MCP security as an enterprise governance problem
For a single developer the mitigations are personal hygiene. At organizational scale, MCP becomes a governance problem that maps cleanly onto controls security teams already run for software supply chain:
- An approved-server registry. Maintain an internal allow-list of vetted MCP servers (pinned to hashes/versions), the way mature orgs curate an internal package index. Agents may only connect to servers on the list.
- Central policy on scope and egress. Define which tool capabilities are permitted for which agent roles, and force agent traffic through an egress proxy so tool-driven exfiltration is observable and blockable — the same defense-in-depth you would apply to any outbound-capable workload.
- Inventory and attestation. Require every agent deployment to declare its connected servers (the “MCP-BOM”), and periodically attest that connected servers match approved definitions. Shadow MCP servers — added ad hoc by developers — are the agent-era shadow IT, and you cannot govern what you cannot see.
- Change management on tool definitions. Treat a tool-definition change like a dependency bump: it triggers re-review, not silent trust. This is the organizational form of drift detection.
- Logging and detection at the fleet level. Centralize tool-call logs so you can hunt for the patterns from the previous section — credential-file reads, anomalous tool chains, egress spikes — across every agent, not one at a time.
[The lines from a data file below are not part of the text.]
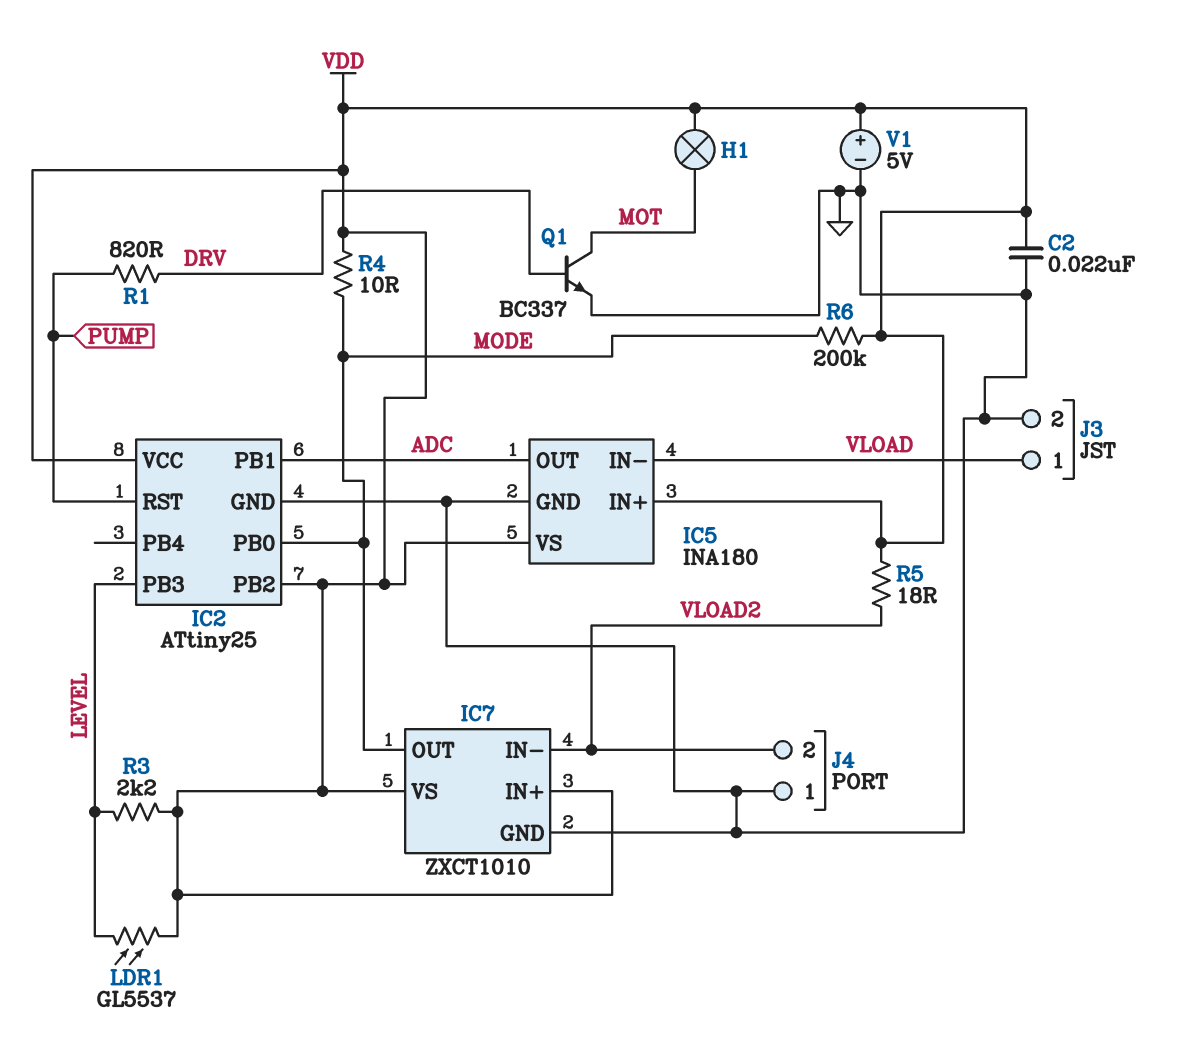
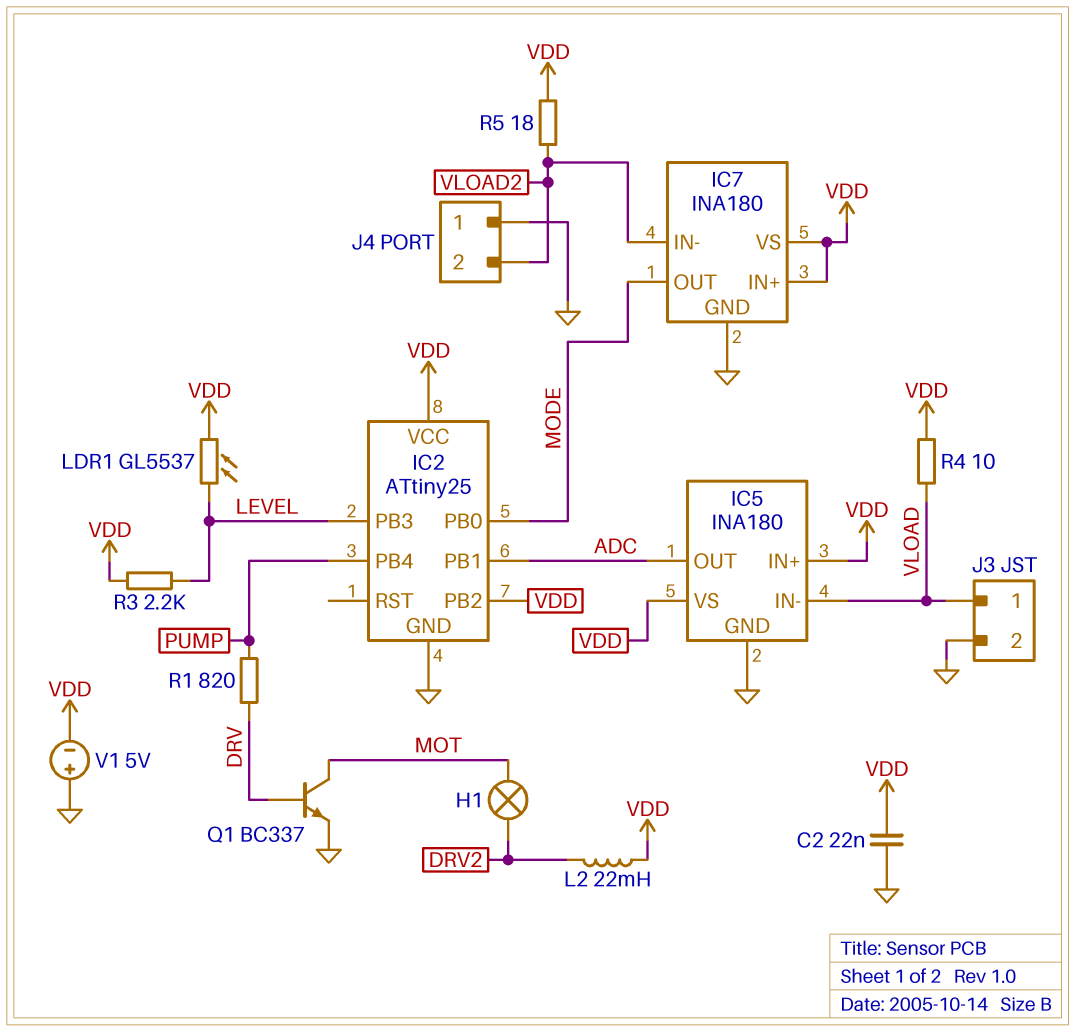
H1: lamp (MOT, VDD) -> lamp (DRV2, MOT)
IC2 pin PB4: none -> PUMP
IC2 pin RST: PUMP -> none
IC7: ZXCT1010 -> INA180
L2: none -> 22mH (DRV2, VDD)
R4: 10 (MODE, VDD) -> 10 (VDD, VLOAD)
R6: 200k (MODE, VDD) -> none
V1: 5V (plus VDD, minus GND) -> 5V (plus GND, minus VDD)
The uncomfortable summary for security leaders: adopting agents means adopting a new supply chain (MCP servers) and a new privileged execution surface (tools) simultaneously, usually introduced bottom-up by developers before governance catches up. The organizations that fare well are the ones that recognized this early and extended their existing dependency-management and egress-control muscle to cover it, rather than treating “add an MCP server” as a harmless configuration tweak.
Conclusion
MCP is a powerful standard, but it relocates trust to a boundary many teams have not examined. Tool poisoning weaponizes the tool description; rug-pulls weaponize the gap between approval and execution; and CVE-2025-6514 is a reminder that an MCP client is still just a program parsing hostile input. Threat-model the server as adversarial, harden the client like the network-facing code it is, and pin/verify everything. Run the lab, feel how little the client has to do wrong, and then go audit the MCP servers your own agents are already connected to. We take this apart — and rebuild it securely, with authenticated servers, OAuth, and multi-tenant isolation — in Advanced Practical AI Security.
References
- NVD — CVE-2025-6514 (mcp-remote OS command injection). https://nvd.nist.gov/vuln/detail/CVE-2025-6514
- JFrog Security Research — Critical RCE in mcp-remote (CVE-2025-6514). https://jfrog.com/blog/
- Anthropic — Model Context Protocol specification. https://modelcontextprotocol.io/
- Invariant Labs — MCP tool poisoning attacks. https://invariantlabs.ai/blog/mcp-security-notification-tool-poisoning-attacks
- Anthropic — MCP security best practices. https://modelcontextprotocol.io/docs/concepts/security
- OWASP — Top 10 for LLM Applications (LLM07: Excessive Agency; LLM05: Supply Chain). https://genai.owasp.org/llm-top-10/
- Trail of Bits — MCP security research and tool-poisoning analysis. https://blog.trailofbits.com/
Note: the tool-description and command-injection payloads shown here are deliberately simplified for teaching. Real-world tool-poisoning payloads are more subtle, and real client bugs are more varied than a single shell interpolation — but the trust-model failures they exploit are exactly the ones demonstrated in the lab. Run the lab only against the bundled local fixtures or systems you are authorized to test.